U6 Fix

Jobs Machine Rolls On

Once again the U.S. labor market created more jobs – 213,000 – than the demographics would suggest, and the numbers for April and May were revised up by 37,000 jobs. On the household survey side, there was a sharp jump in the labor force (601,000) and number of unemployed (499,000) leading to an increase in the unemployment rate to 4.0 percent. The bottom line, however, is that the employment-population ratio was unchanged.

The other key indicator is average hourly earnings, which ticked up by 5 cents. Looking back over the past year, hourly earnings are up by 2.7 percent.  Combined with additional jobs and steady hours, payrolls are up by 5 percent since June 2017.

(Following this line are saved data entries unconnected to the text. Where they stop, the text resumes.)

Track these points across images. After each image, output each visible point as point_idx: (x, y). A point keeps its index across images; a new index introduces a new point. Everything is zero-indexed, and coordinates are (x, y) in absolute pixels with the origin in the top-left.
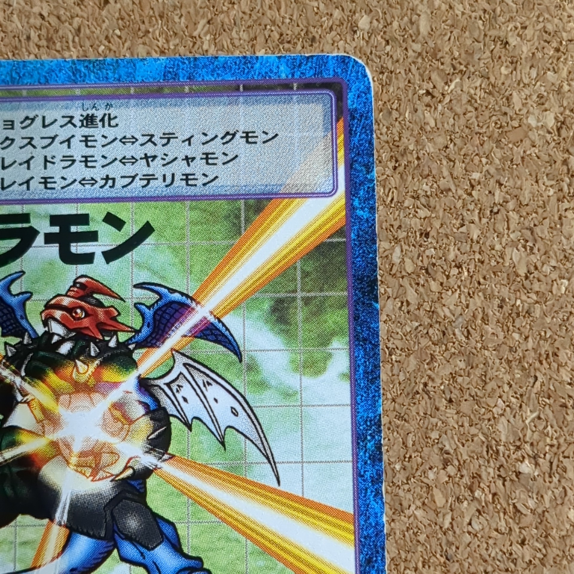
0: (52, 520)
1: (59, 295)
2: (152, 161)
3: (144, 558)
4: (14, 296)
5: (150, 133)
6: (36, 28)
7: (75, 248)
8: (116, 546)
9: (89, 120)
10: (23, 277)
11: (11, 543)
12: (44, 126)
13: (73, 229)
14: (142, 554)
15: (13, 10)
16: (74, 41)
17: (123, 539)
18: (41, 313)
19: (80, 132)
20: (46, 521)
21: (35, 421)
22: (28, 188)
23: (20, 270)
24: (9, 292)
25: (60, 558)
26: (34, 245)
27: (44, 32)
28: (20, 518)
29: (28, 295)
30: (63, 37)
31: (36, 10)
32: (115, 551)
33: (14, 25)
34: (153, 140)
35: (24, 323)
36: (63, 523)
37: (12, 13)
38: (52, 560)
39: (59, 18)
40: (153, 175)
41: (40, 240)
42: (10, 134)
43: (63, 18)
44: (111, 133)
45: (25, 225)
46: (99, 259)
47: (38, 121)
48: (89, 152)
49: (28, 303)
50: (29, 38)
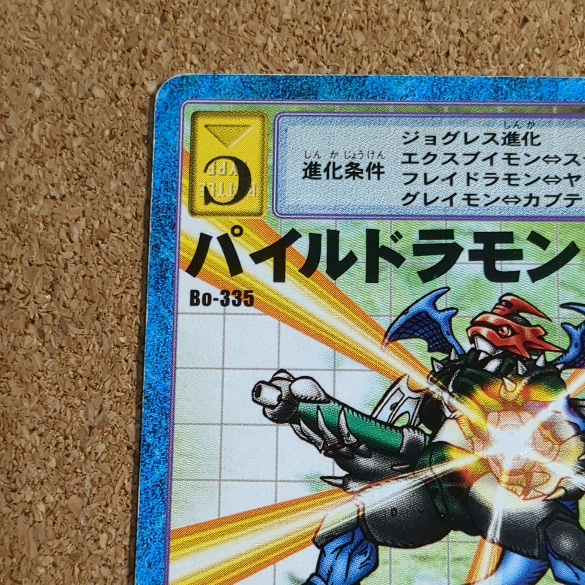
0: (485, 537)
1: (485, 312)
2: (576, 180)
3: (579, 579)
4: (440, 311)
5: (573, 153)
6: (455, 44)
7: (500, 266)
8: (550, 566)
9: (512, 139)
10: (448, 293)
11: (444, 558)
12: (467, 143)
13: (498, 246)
14: (577, 575)
15: (431, 25)
16: (493, 58)
17: (556, 559)
18: (467, 330)
19: (503, 150)
20: (478, 538)
21: (464, 438)
22: (451, 204)
23: (444, 286)
24: (435, 308)
25: (493, 576)
26: (458, 261)
27: (463, 48)
28: (452, 534)
29: (454, 311)
30: (482, 54)
31: (455, 26)
32: (550, 571)
33: (433, 41)
34: (576, 159)
35: (450, 339)
36: (495, 541)
37: (430, 28)
38: (487, 576)
39: (478, 35)
40: (577, 195)
41: (464, 256)
42: (433, 149)
43: (482, 35)
44: (534, 152)
45: (450, 241)
46: (524, 277)
47: (461, 137)
48: (512, 170)
49: (454, 319)
50: (448, 54)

Across all education levels unemployment ticked up slightly. Similarly, unemployment was a bit higher for all ethnicities except Hispanics (down by 0.3 to 4.6 percent). The most dramatic jump was the 0.6 percentage point rise in African-American unemployment – probably a tribute to noisy data more than anything else.

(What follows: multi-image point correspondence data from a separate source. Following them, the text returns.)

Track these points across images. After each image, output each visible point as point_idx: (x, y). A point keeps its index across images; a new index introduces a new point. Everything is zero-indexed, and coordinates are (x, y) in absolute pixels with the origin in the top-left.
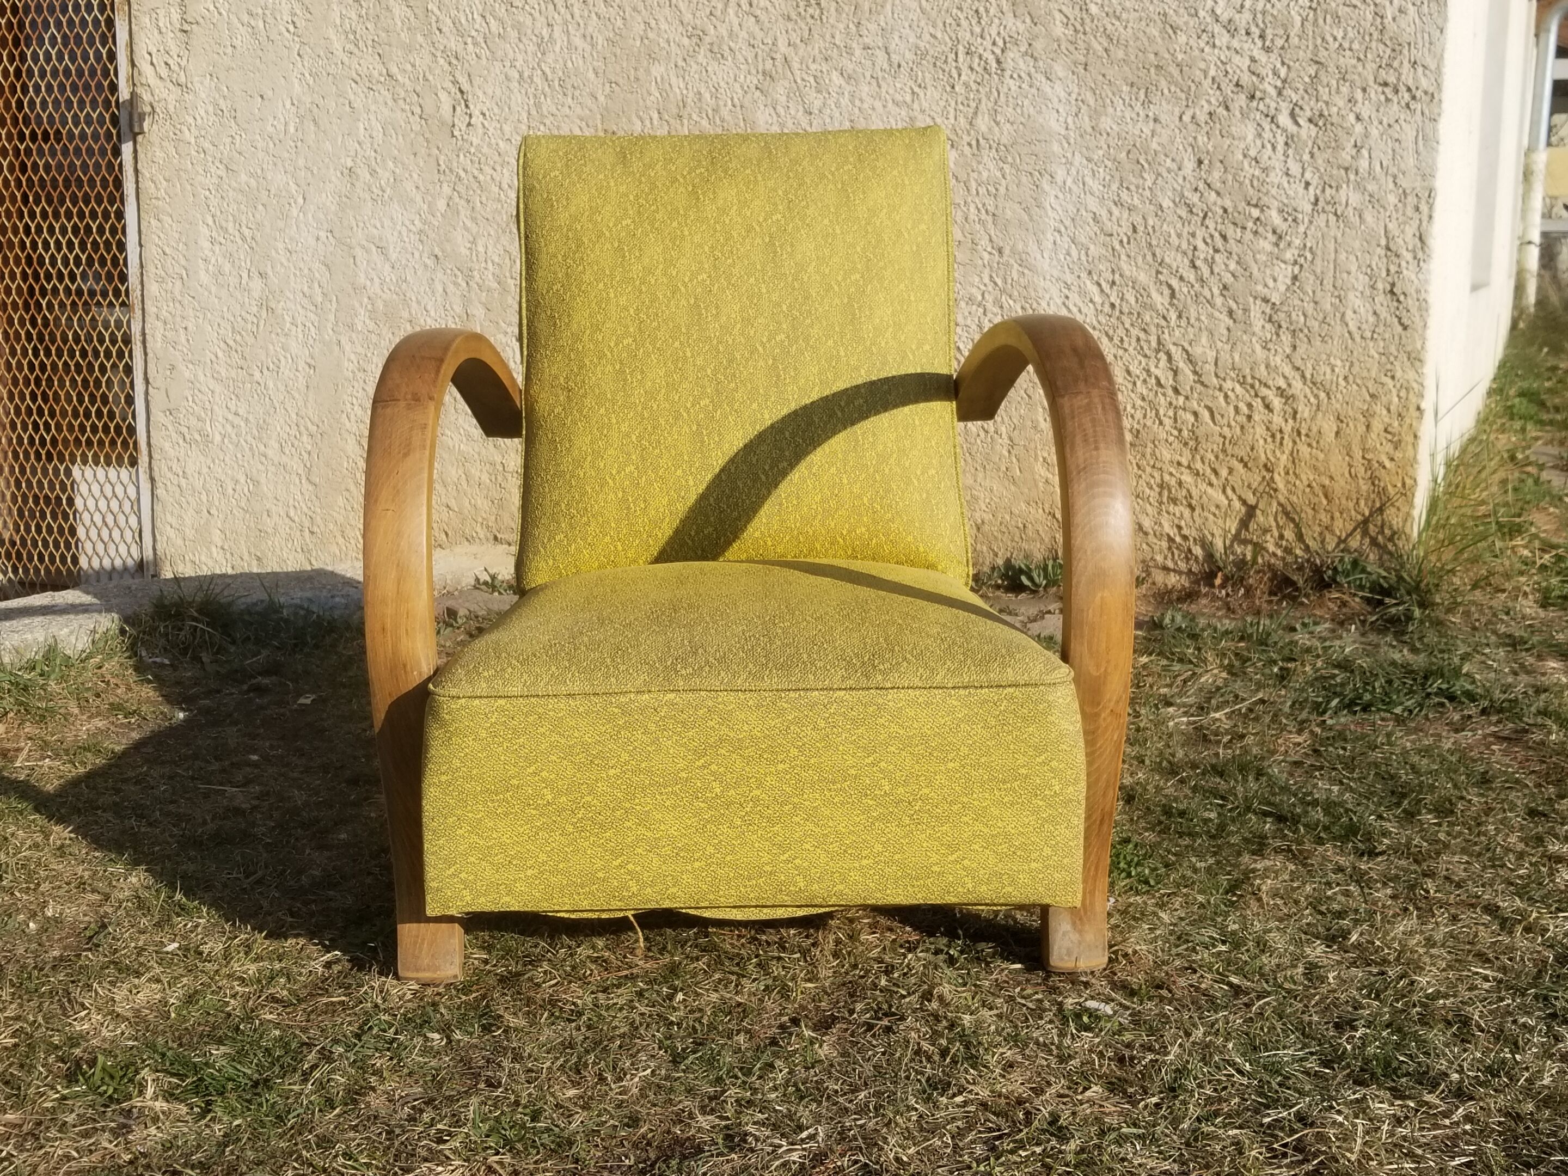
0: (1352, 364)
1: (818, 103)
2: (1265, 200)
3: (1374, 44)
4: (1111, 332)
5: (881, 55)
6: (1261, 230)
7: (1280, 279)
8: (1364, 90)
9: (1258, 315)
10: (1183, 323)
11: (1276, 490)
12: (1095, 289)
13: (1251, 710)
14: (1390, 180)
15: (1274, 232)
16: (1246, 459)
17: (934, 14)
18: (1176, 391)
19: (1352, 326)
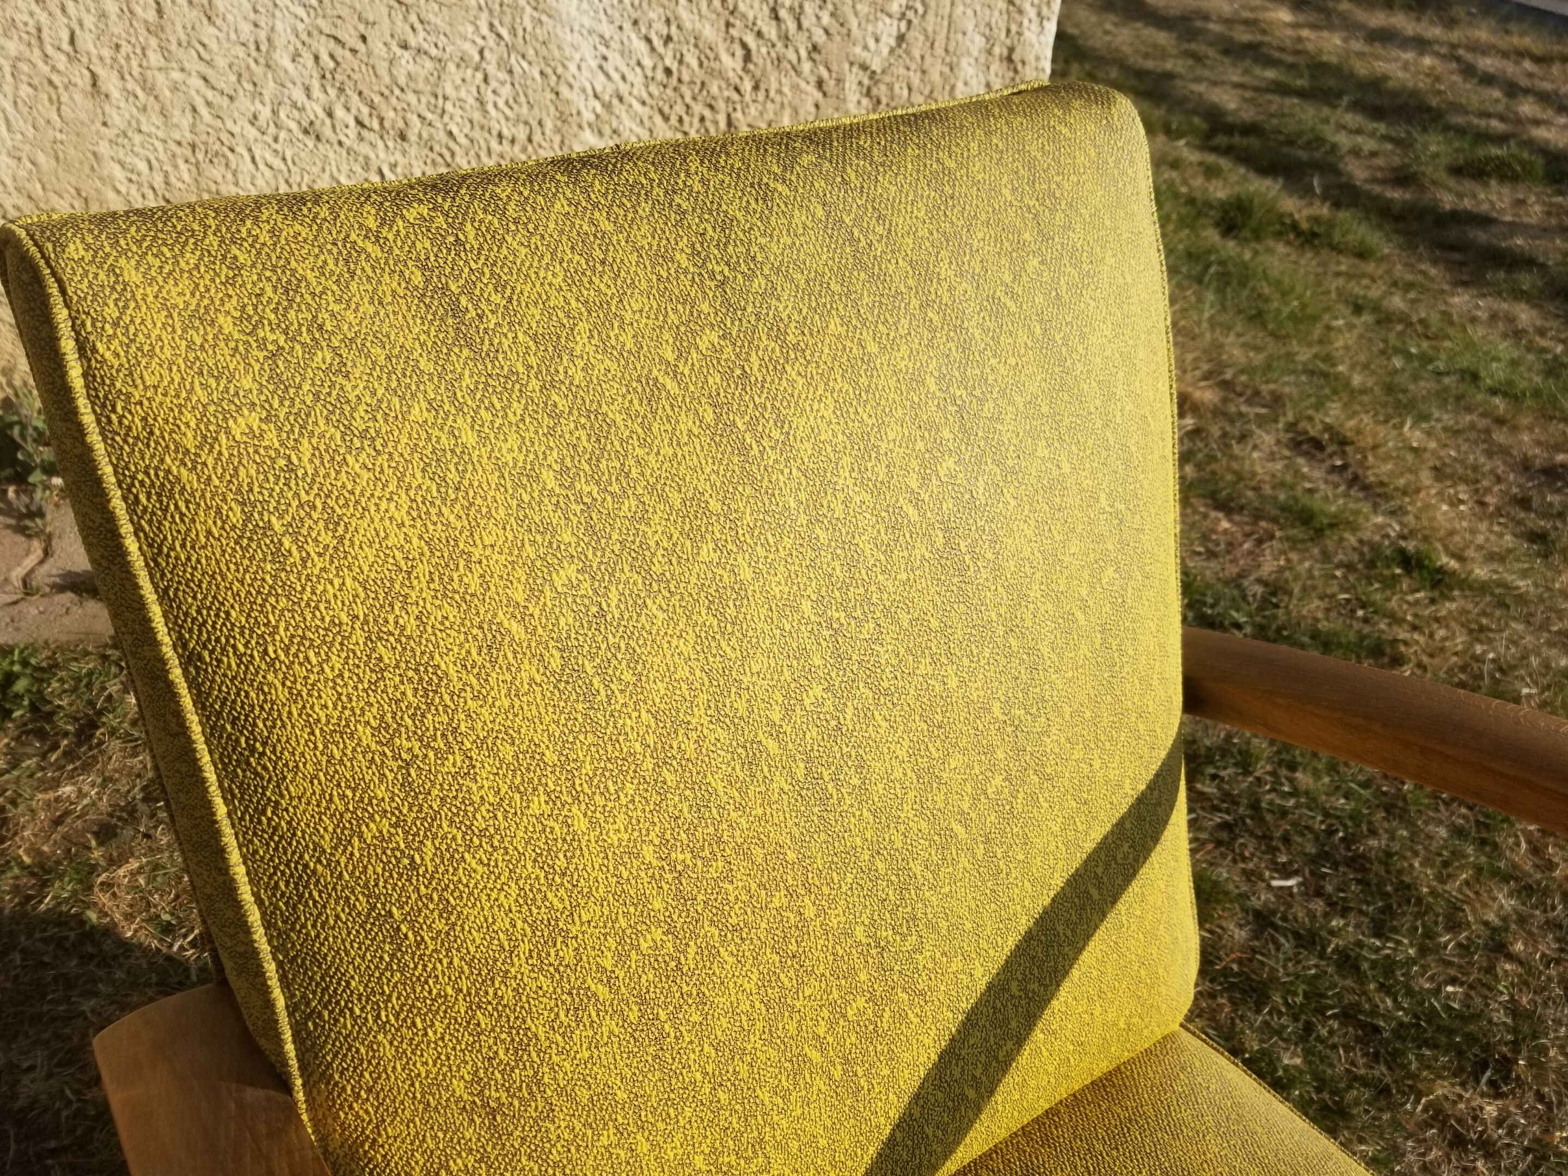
4: (666, 109)
7: (884, 39)
9: (854, 87)
12: (644, 46)
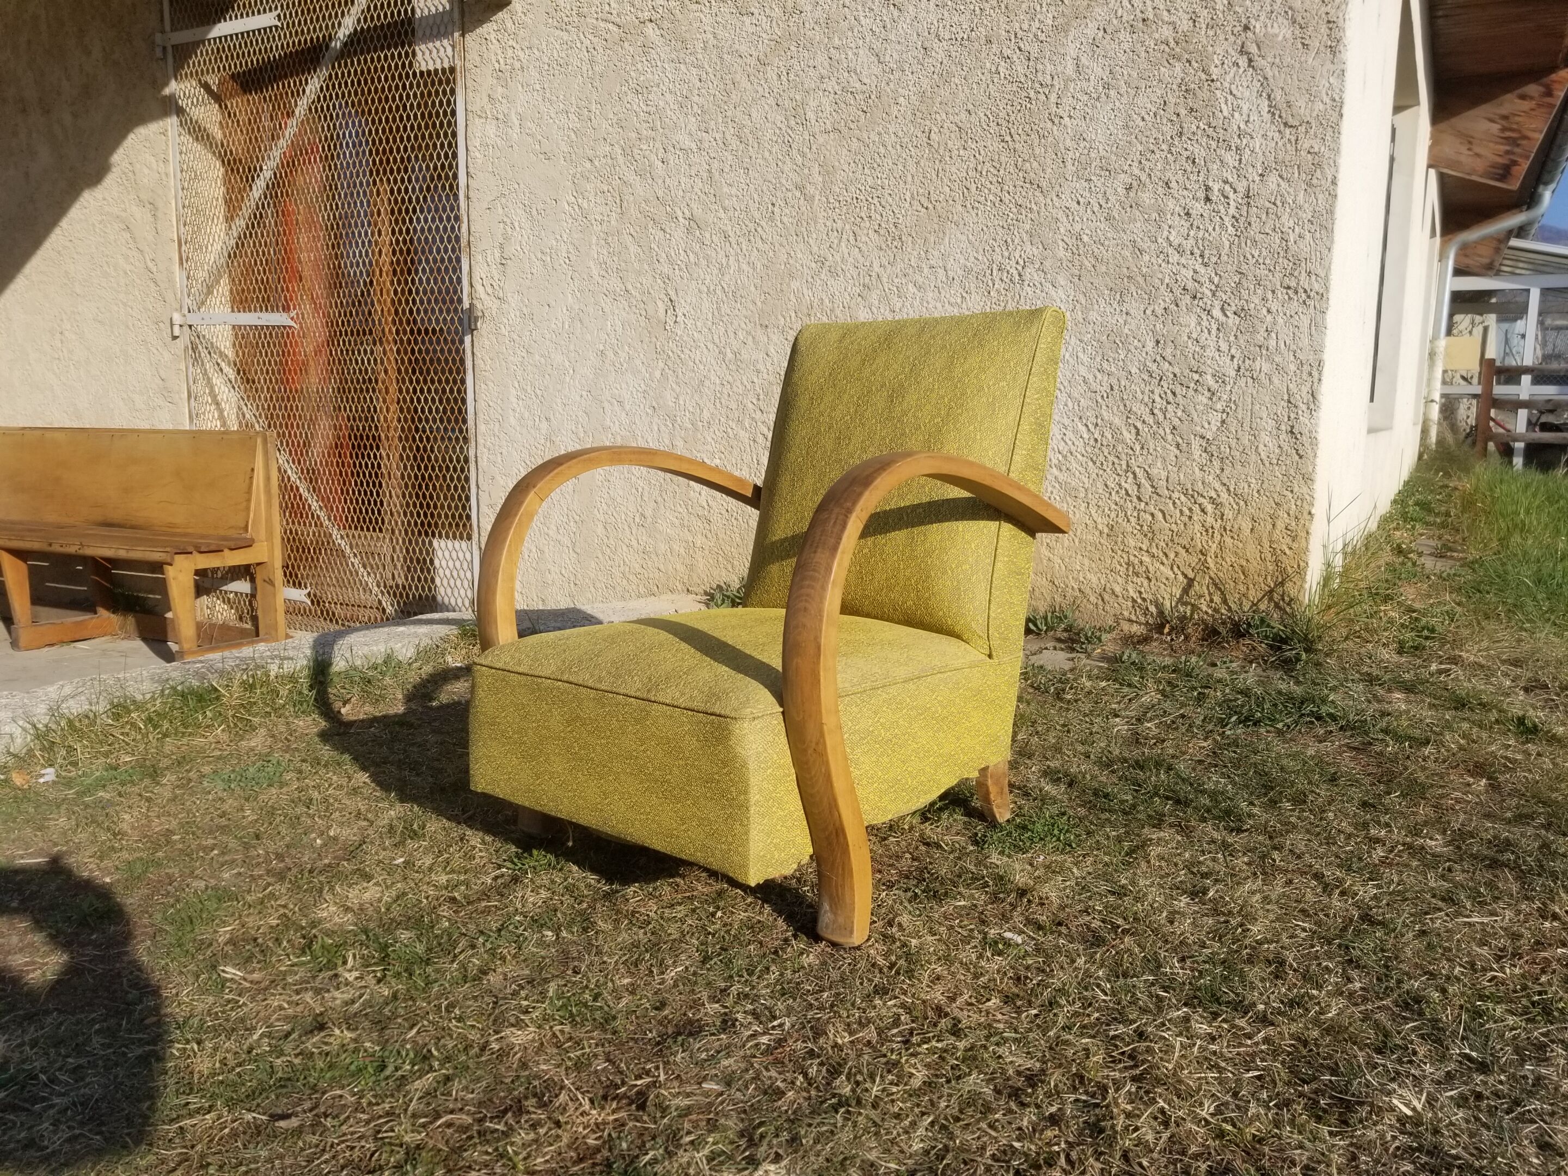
0: (1263, 482)
2: (1203, 368)
3: (1281, 260)
5: (941, 272)
6: (1200, 388)
8: (1273, 292)
9: (1197, 447)
10: (1145, 452)
11: (1208, 568)
12: (1084, 429)
13: (1173, 722)
14: (1291, 354)
15: (1209, 390)
16: (1188, 546)
17: (977, 244)
18: (1139, 499)
19: (1263, 456)
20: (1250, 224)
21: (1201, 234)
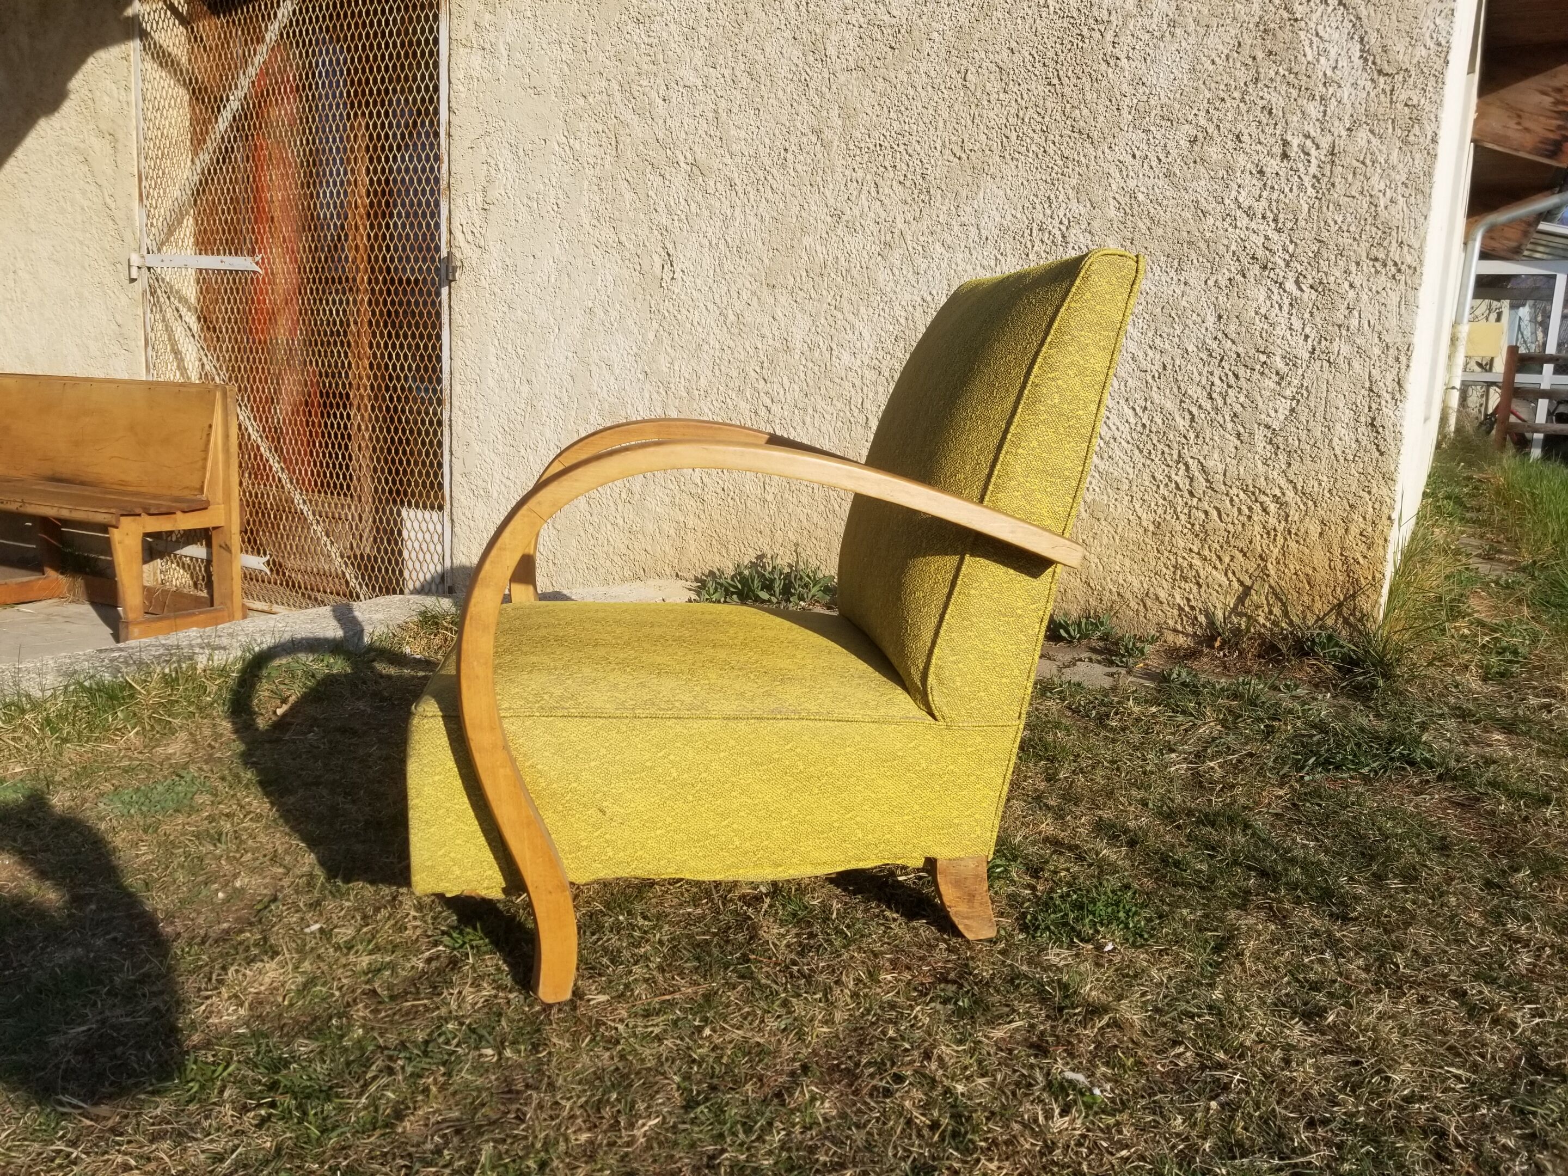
0: (1336, 480)
1: (924, 266)
2: (1271, 348)
3: (1368, 228)
5: (973, 230)
6: (1266, 371)
7: (1280, 410)
8: (1358, 264)
9: (1261, 438)
10: (1200, 441)
11: (1268, 576)
12: (1131, 412)
14: (1376, 335)
15: (1277, 374)
16: (1245, 549)
17: (1016, 199)
18: (1191, 494)
19: (1338, 452)
20: (1333, 185)
21: (1275, 196)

Job growth was widespread across both the goods and services sectors, with the largest gains in professional and business services and education and health services.

Data junkies here’s your fix: the June U-6 (the broadest measure of unemployment) rose by 0.2 to 7.8, largely due to the rise from 3.8 to 4.0 percent in the base unemployment rate.

The bottom line: One could get greedy and wish for even faster wage growth. But taken as a whole, the June report is very strong: jobs, employment-population ratio stable despite the aging population, and solid wage gains.